In Ayurvedic medicine the digestive tract is the heart of the physical body. Everything is digested -- what we read, eat, smell, feel, see -- everything that our senses deal with. Food is fuel. Food from groceries, and also what we bring into all of our senses, including the sixth sense -- the mind. There is a lot here to digest (no pun intended). After three days of green smoothies and falling off the food wagon only to finish the evening off with a cup of miso soup, I had to get something substantial in my belly. In Ayurveda, as in Spain, France, Italy and so on, the noon meal is the most important event of the day. It should be big and there should be rest afterward.
So, today I got into the real meat (in a vegetarian sense of the word) of the Ayurvedic cleanse -- kitcherie. I'm not sure what the real definition of kitcherie is but I can describe it and you can go from there. Kitcherie involves boiling some variety of mung dal (bean), steaming some rice, sauteing some veggies in ghee (clarified butter) and making a chaunce of herbs (sauteing herbs in ghee to open the flavors -- it's like an herb sauce - fabulous!)
I boiled some small little round green mung beans. I've never made them before, I usually use the red lintels (they are actually yellow). They have the best flavor to me. I also steamed some rice in the steamer and added a tablespoon of ghee and lots of shakes of tumeric. I love, love, love tumeric rice. When the beans were done in about an hour- fifteen I added the steamed rice and mixed them together like rice and beans.
I sauteed yellow squash, carrots, collard greens, and added some of the butternut squash I baked the night before. I did not cook them very long. While they were sauteing I made a chaunce of black mustard seeds, dried cilantro, and fresh ground corriander with a dash of Celtic sea salt. To make a chaunce let the ghee heat and then add the spices. Very quickly you will smell them, that is their flavors opening up. Then you can pour this into the veggies.
I served the veggies on a bed of the mung dal and tumeric rice. I may have added a little chicken broth to the veggies to help them steam. I'm not a vegetarian, I just eat like one. I topped it off with a squeeze of fresh lemon juice and a touch of the crunchy sea salt. Viola! Se magnifique!
Words cannot describe how good this food makes me feel. It is the ultimate comfort food, better than mashers and gravy -- even Granny Pearl's gravy.
Yum!! Especially on a cool autumn day. Makes we want to go look up Elaine Dodson's fabu recipes!

□ □ □ □

## What is being asked:
Can you set down, word for word, the stretch of the kitcherie text that begins at the words "I served the" and stops after "Granny Pearl's gravy."? This material has no connection to the kitcherie text.

□ □ □ □

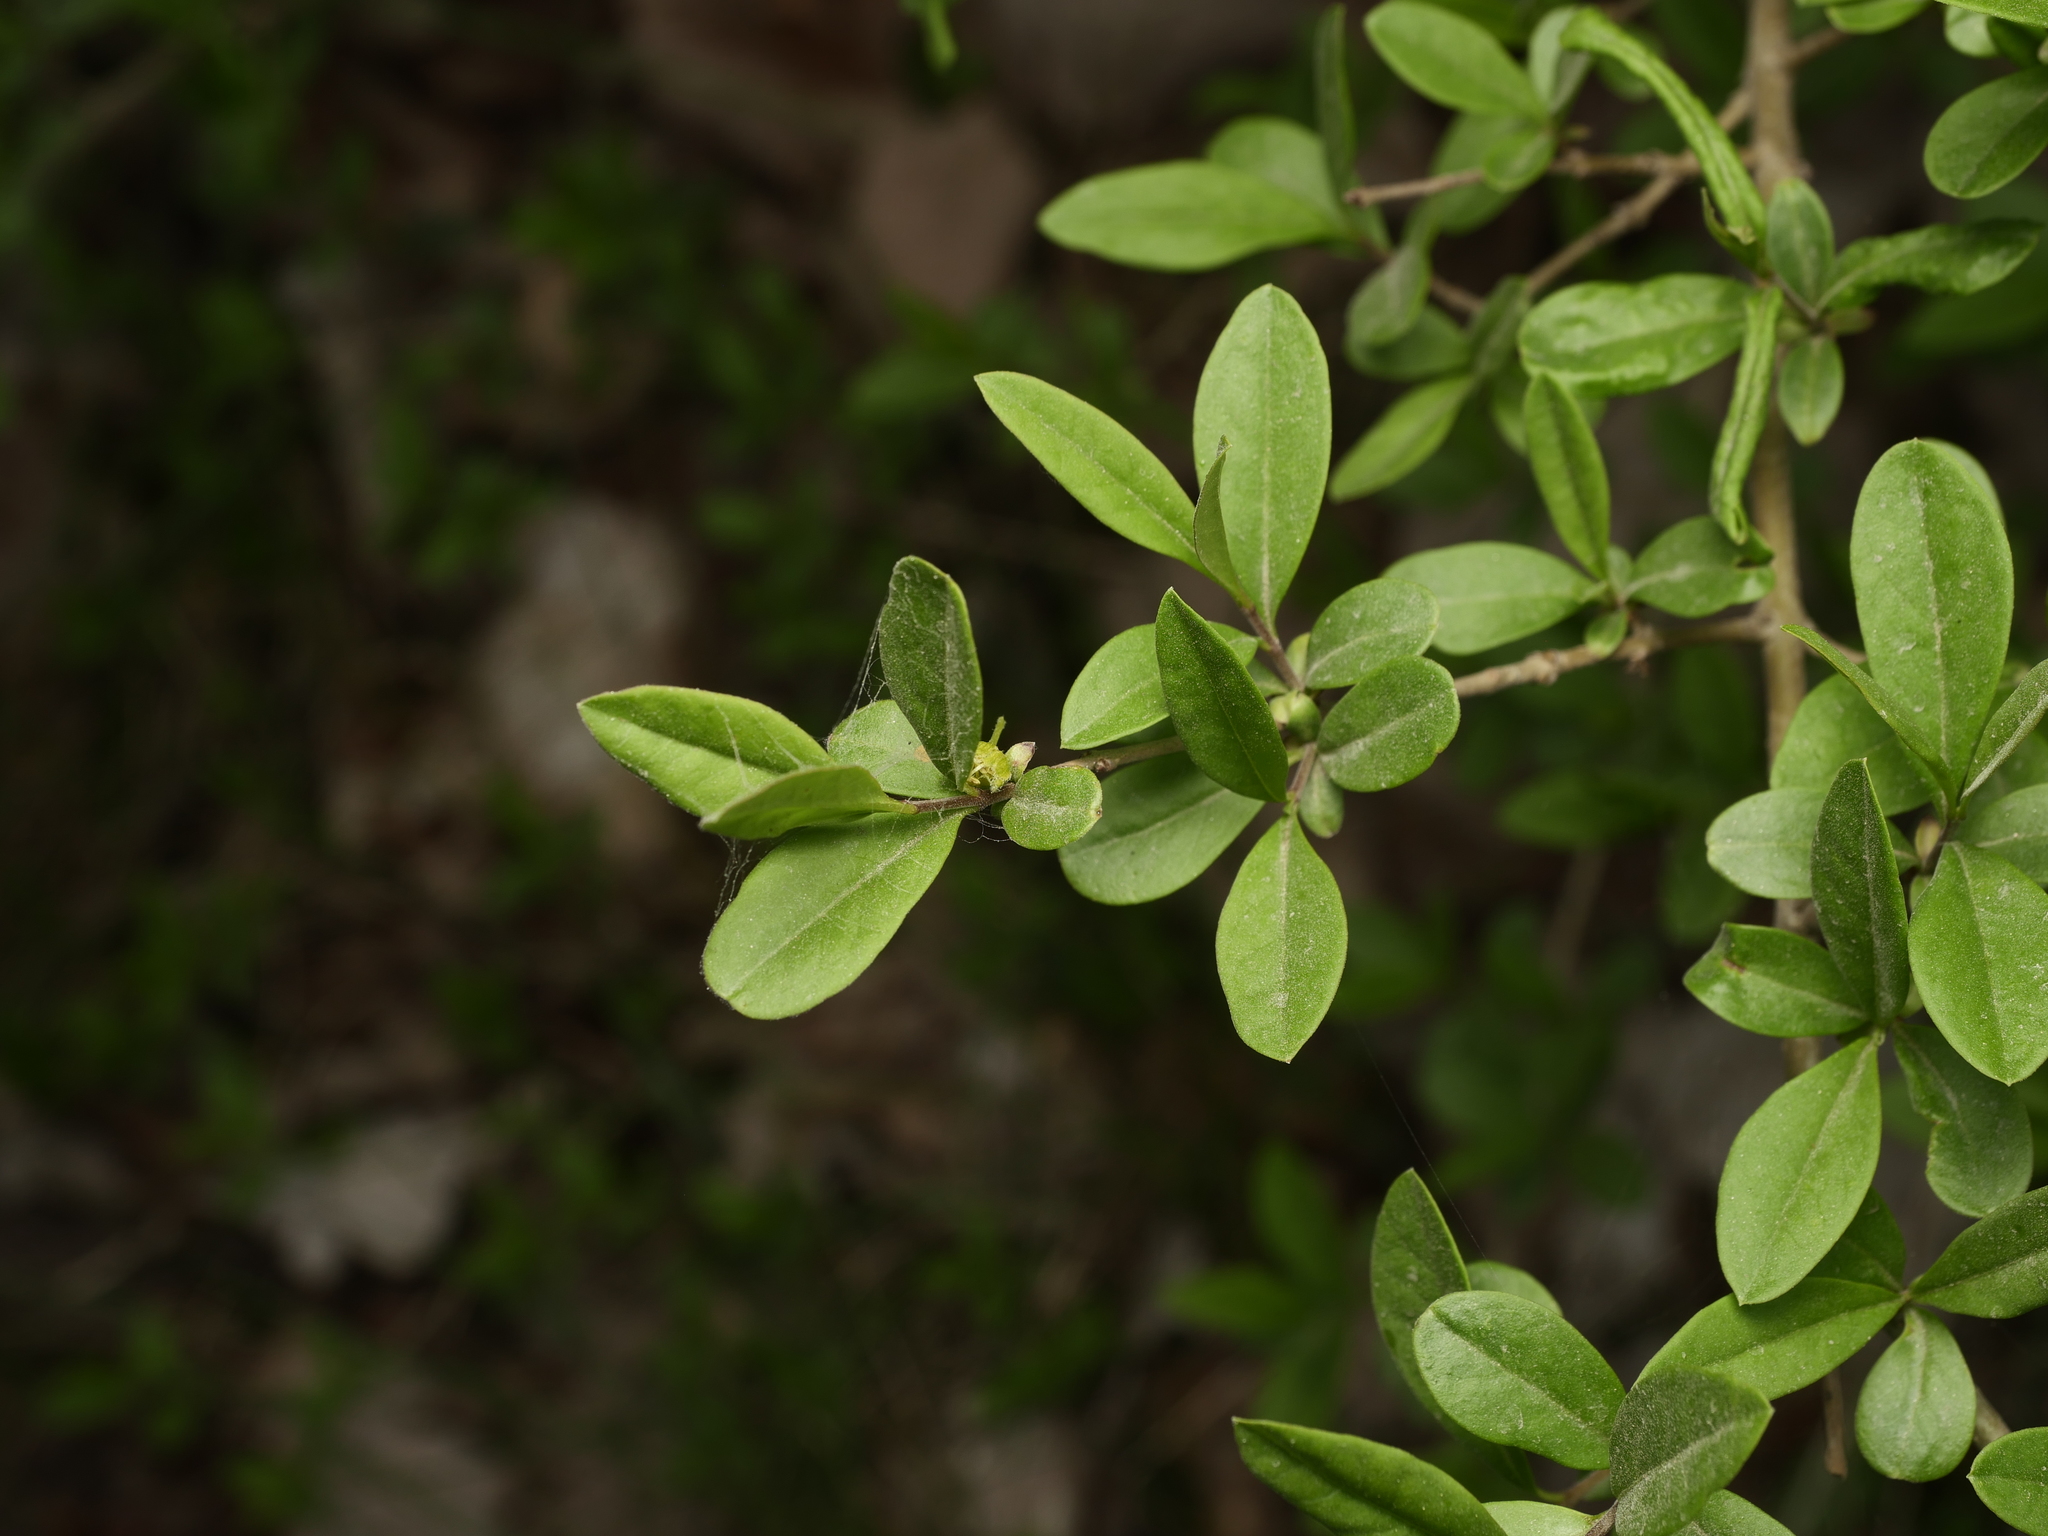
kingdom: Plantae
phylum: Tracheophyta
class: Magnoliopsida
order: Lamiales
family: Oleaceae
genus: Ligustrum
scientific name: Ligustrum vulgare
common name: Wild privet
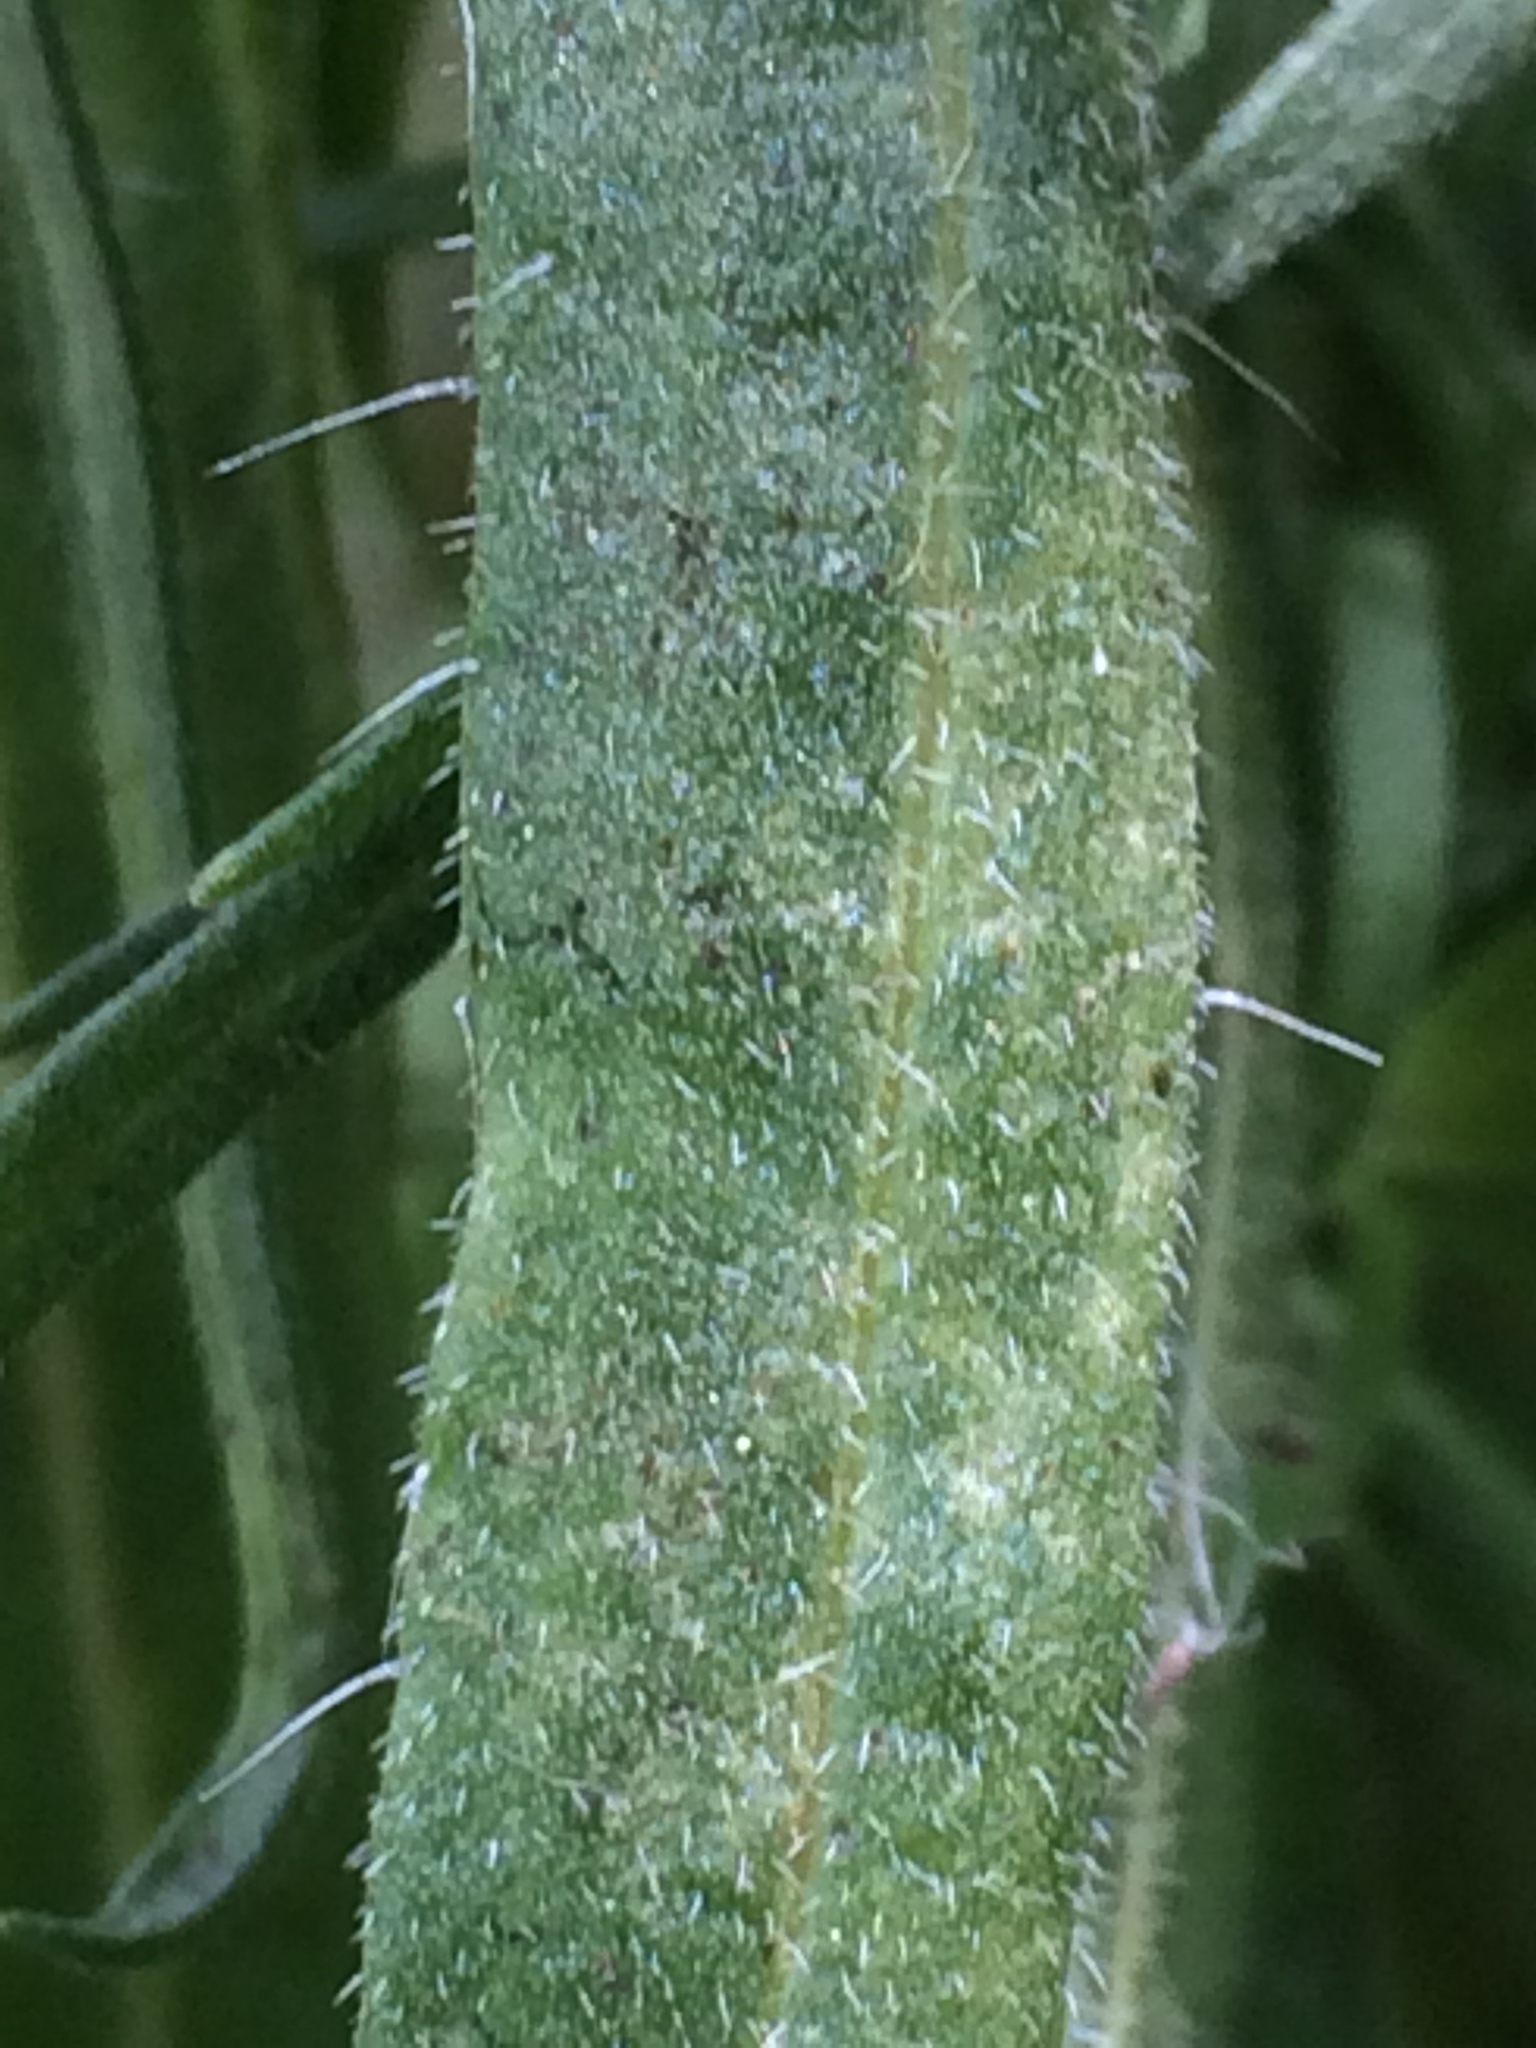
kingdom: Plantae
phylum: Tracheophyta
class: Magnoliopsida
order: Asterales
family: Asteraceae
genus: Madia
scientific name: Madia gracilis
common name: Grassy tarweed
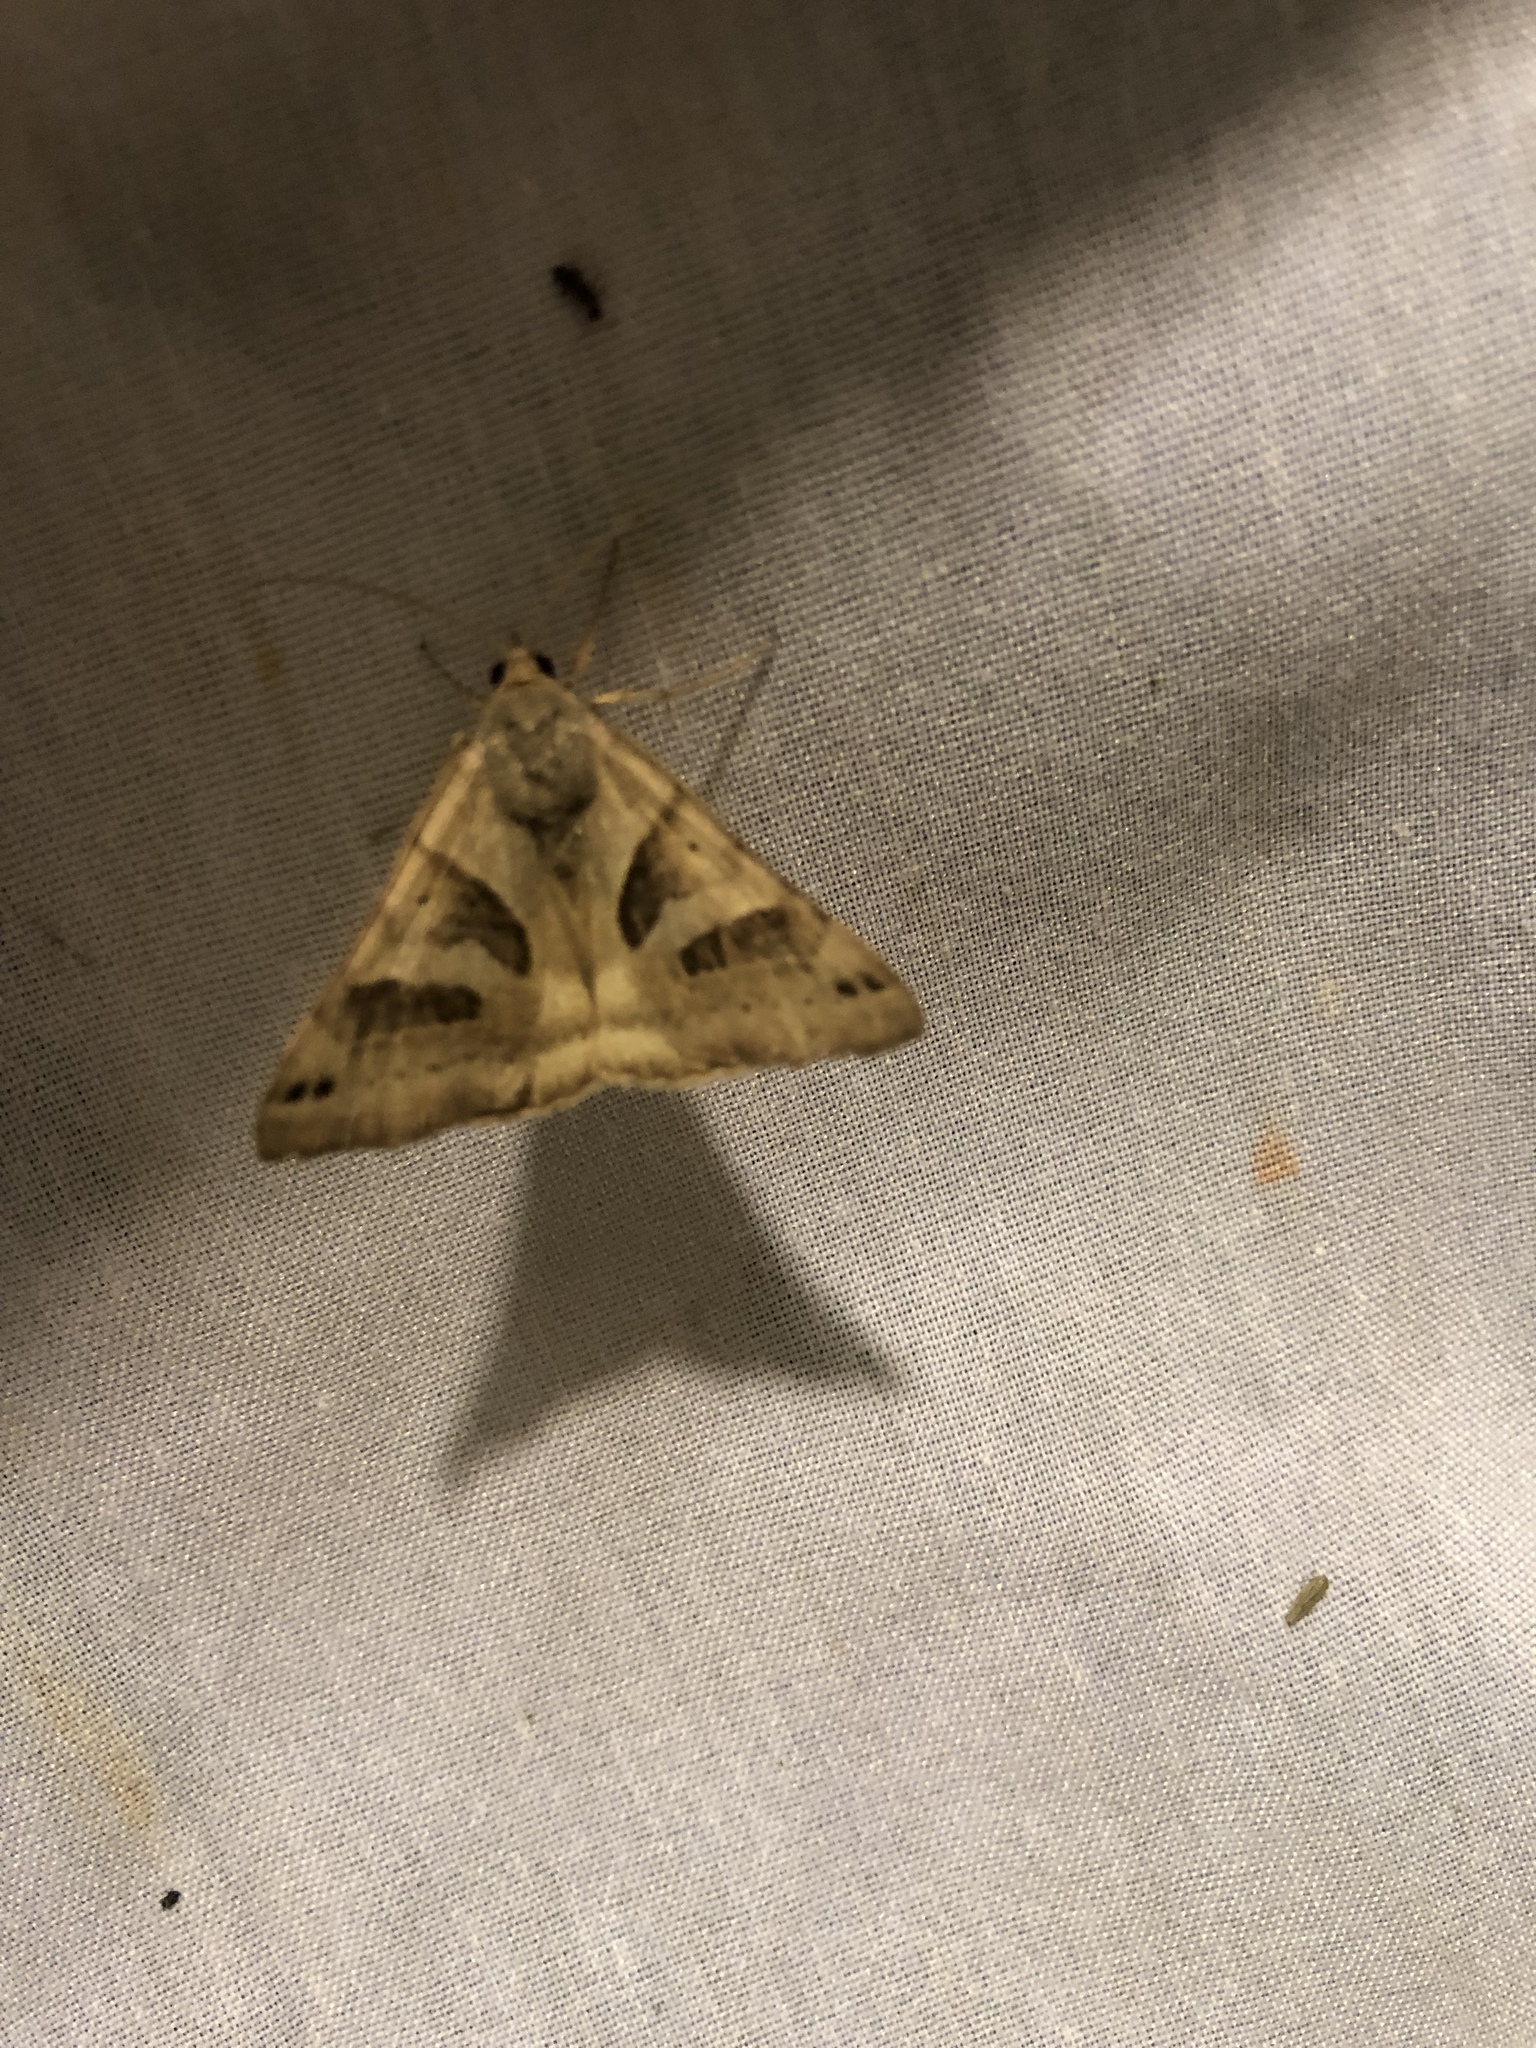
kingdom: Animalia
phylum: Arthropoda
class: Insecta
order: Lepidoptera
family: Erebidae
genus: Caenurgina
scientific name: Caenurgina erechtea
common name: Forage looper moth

□ □ □ □

## Response below:
I served the veggies on a bed of the mung dal and tumeric rice. I may have added a little chicken broth to the veggies to help them steam. I'm not a vegetarian, I just eat like one. I topped it off with a squeeze of fresh lemon juice and a touch of the crunchy sea salt. Viola! Se magnifique!
Words cannot describe how good this food makes me feel. It is the ultimate comfort food, better than mashers and gravy -- even Granny Pearl's gravy.